[Text section Boundary: Start]

- Citizenship: Ghanaian
- Occupations: Ambassador, actress and model
- Notable credits: Babina; Trinity; Sala;
- Political party: National Democratic Congress
- Spouse: Anthony Baffoe
- Relatives: Said Sinare (brother)
- Awards: Golden Movie Awards

= Kalsoume Sinare =

Ghanaian actress

Kalsoume Sinare Baffoe (née Kalsoume Sinare) is Ghana’s Ambassador to the Kingdom of Spain, prior to this, she was an actress, a former model model, filmmaker, and public figure with a career spanning nearly four decades.. She has appeared in over fifty films, including Babina, Trinity, and Sala, for which she received a Golden Actress award in the Drama category.

== Early life and career ==
Sinare is the first of nine children in her family. She attended Accra High School, after which she started her entertainment career as a model. She represented Ghana and won the 1990 Miss Model of the World pageant,. She regularly appeared on television as a commercial model for consumer products.

[Text section Boundary: End]

__Check your understanding__
A. Please translate this sentence from the profile of Kalsoume Sinare into Spanish: "Sinare is the first of nine children in her family."
B. Copy out the stretch of the records from their start through the line containing "Body Lotions", omitting the pictures.

[Records shown Boundary: Start]

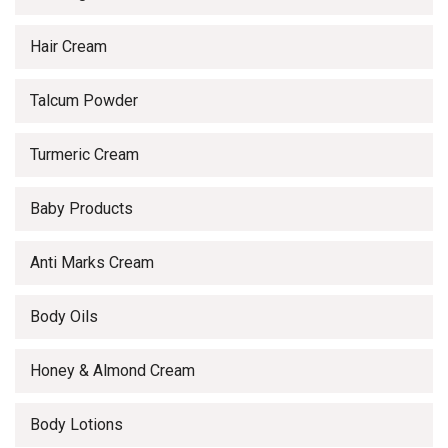
Hair Cream
Talcum Powder
Turmeric Cream
Baby Products
Anti Marks Cream
Body Oils
Honey & Almond Cream
Body Lotions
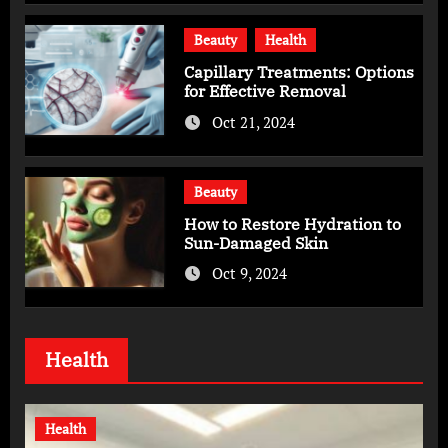
Beauty
Health
Capillary Treatments: Options
for Effective Removal
Oct 21, 2024
Beauty
How to Restore Hydration to
Sun-Damaged Skin
Oct 9, 2024
Health
Health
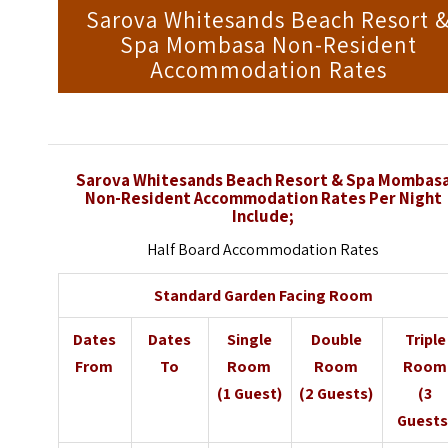
Sarova Whitesands Beach Resort 
Spa Mombasa Non-Resident
Accommodation Rates
Sarova Whitesands Beach Resort & Spa Mombas
Non-Resident Accommodation Rates Per Night
Include;
Half Board Accommodation Rates
Standard Garden Facing Room
Dates
Dates
Single
Double
Triple
From
To
Room
Room
Room
(1 Guest)
(2 Guests)
(3
Guests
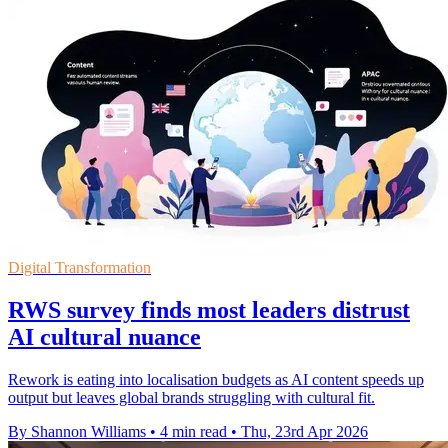
Digital Transformation
RWS survey finds most leaders distrust
AI cultural nuance
Rework is eating into localisation budgets as AI content speeds up
output but leaves global brands struggling with cultural fit.
By Shannon Williams
•
4 min read
•
Thu, 23rd Apr 2026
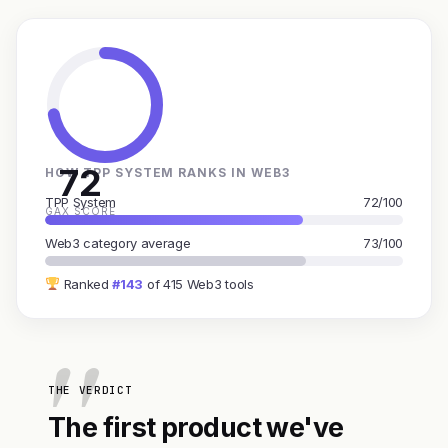
72
HOW TPP SYSTEM RANKS IN WEB3
TPP System
72/100
GAX SCORE
Web3 category average
73/100
Ranked
#143
of 415 Web3 tools
THE VERDICT
The first product we've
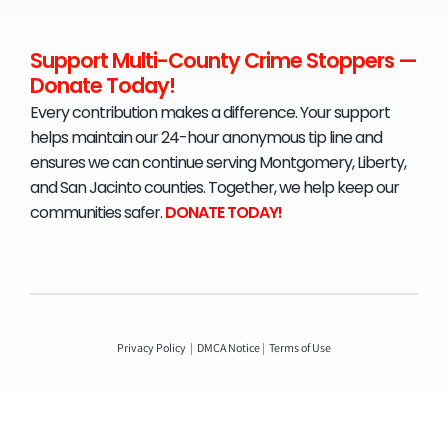
Support Multi-County Crime Stoppers —
Donate Today!
Every contribution makes a difference. Your support
helps maintain our 24-hour anonymous tip line and
ensures we can continue serving Montgomery, Liberty,
and San Jacinto counties. Together, we help keep our
communities safer.
D
ONATE TODAY!
Privacy Policy
|
DMCA Notice
|
Terms of Use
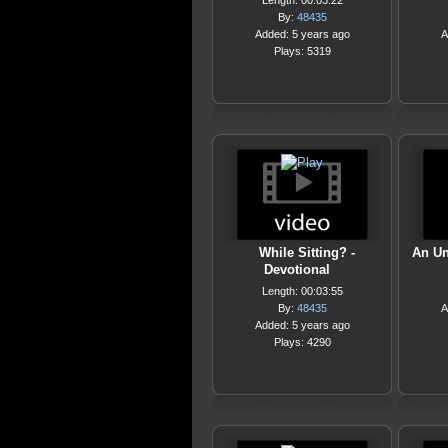
Length: 00:03:22
By:
48435
Added: 5 years ago
A
Plays: 5319
While Sitting? -
An Un
Devotional
Length: 00:03:55
By:
48435
A
Added: 5 years ago
Plays: 4290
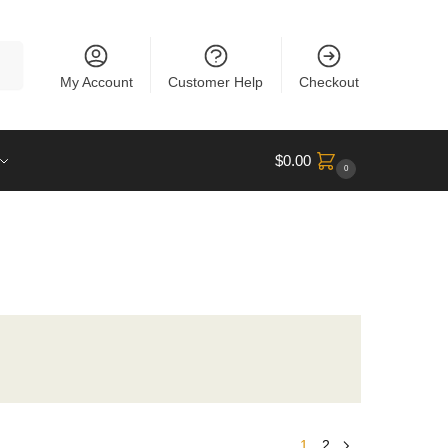
rch
My Account
Customer Help
Checkout
$
0.00
0
1
2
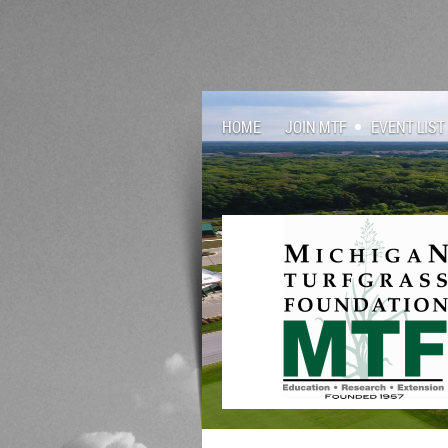
HOME
JOIN MTF
EVENT LIST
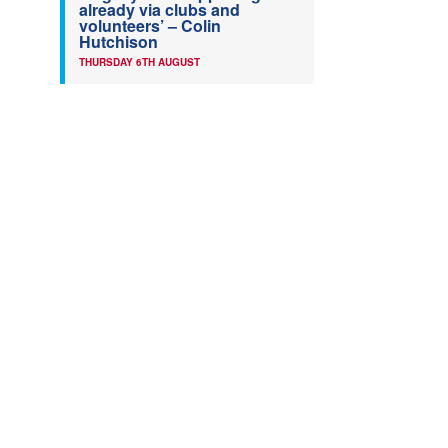
already via clubs and
volunteers’ – Colin
Hutchison
THURSDAY 6TH AUGUST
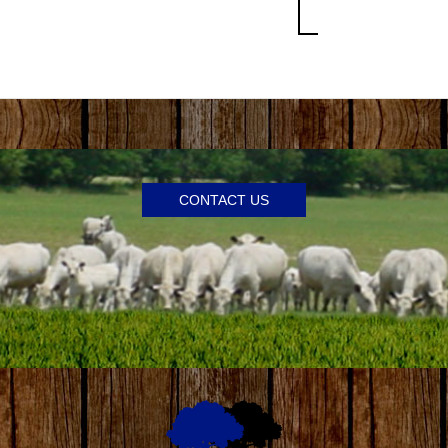
CONTACT US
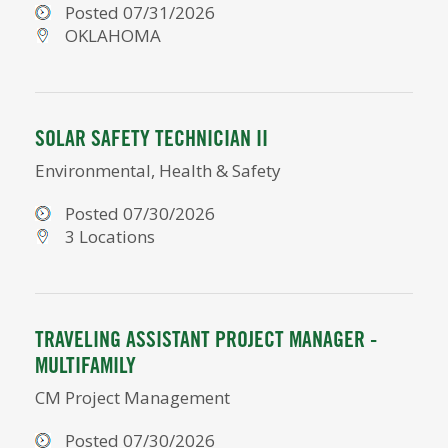
Posted 07/31/2026
OKLAHOMA
SOLAR SAFETY TECHNICIAN II
Environmental, Health & Safety
Posted 07/30/2026
3 Locations
TRAVELING ASSISTANT PROJECT MANAGER -
MULTIFAMILY
CM Project Management
Posted 07/30/2026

[Records shown Boundary: End]

__Answers in order__
A. Sinare es la primera de los nueve hijos de su familia.

B.
Hair Cream
Talcum Powder
Turmeric Cream
Baby Products
Anti Marks Cream
Body Oils
Honey & Almond Cream
Body Lotions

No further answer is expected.